The company said potential use cases include reducing costs and latency for long instructions and uploaded documents for conversational agents, faster autocompletion of codes, providing multiple instructions to agentic search tools and embedding entire documents in a prompt.

Pricing cached prompts

One advantage of caching prompts is lower prices per token, and Anthropic said using cached prompts “is significantly cheaper” than the base input token price.
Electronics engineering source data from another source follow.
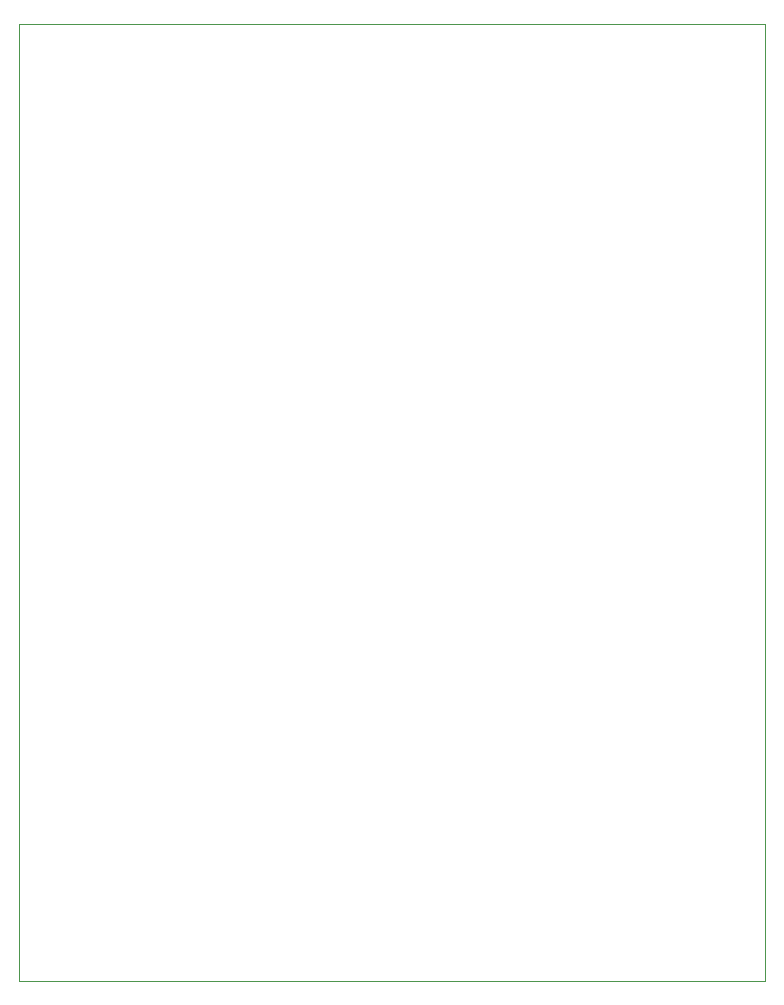
<source format=gbr>
%TF.GenerationSoftware,KiCad,Pcbnew,9.0.2-9.0.2-0~ubuntu25.04.1*%
%TF.CreationDate,2025-06-28T22:06:06-04:00*%
%TF.ProjectId,hackpad,6861636b-7061-4642-9e6b-696361645f70,rev?*%
%TF.SameCoordinates,Original*%
%TF.FileFunction,Profile,NP*%
%FSLAX46Y46*%
G04 Gerber Fmt 4.6, Leading zero omitted, Abs format (unit mm)*
G04 Created by KiCad (PCBNEW 9.0.2-9.0.2-0~ubuntu25.04.1) date 2025-06-28 22:06:06*
%MOMM*%
%LPD*%
G01*
G04 APERTURE LIST*
%TA.AperFunction,Profile*%
%ADD10C,0.050000*%
%TD*%
G04 APERTURE END LIST*
D10*
X47625000Y-50006250D02*
X110811838Y-50006250D01*
X110811838Y-131001838D01*
X47625000Y-131001838D01*
X47625000Y-50006250D01*
M02*

</source>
For Claude 3.5 Sonnet, writing a prompt to be cached will cost $3.75 per 1 million tokens (MTok), but using a cached prompt will cost $0.30 per MTok. The base price of an input to the Claude 3.5 Sonnet model is $3/MTok, so by paying a little more upfront, you can expect to get a 10x savings increase if you use the cached prompt the next time.

Claude 3 Haiku users will pay $0.30/MTok to cache and $0.03/MTok when using stored prompts.

While prompt caching is not yet available for Claude 3 Opus, Anthropic already published its prices. Writing to cache will cost $18.75/MTok, but accessing the cached prompt will cost $1.50/MTok.

However, as AI influencer Simon Willison noted on X, Anthropic’s cache only has a 5-minute lifetime and is refreshed upon each use.

Of course, this is not the first time Anthropic has tried to compete against other AI platforms through pricing. Before the release of the Claude 3 family of models, Anthropic slashed the prices of its tokens.

It’s now in something of a “race to the bottom” against rivals including Google and OpenAI when it comes to offering low-priced options for third-party developers building atop its platform.

Highly requested feature

Other platforms offer a version of prompt caching. Lamina, an LLM inference system, utilizes KV caching to lower the cost of GPUs. A cursory look through OpenAI’s developer forums or GitHub will bring up questions about how to cache prompts.

Caching prompts are not the same as those of large language model memory. OpenAI’s GPT-4o, for example, offers a memory where the model remembers preferences or details. However, it does not store the actual prompts and responses like prompt caching.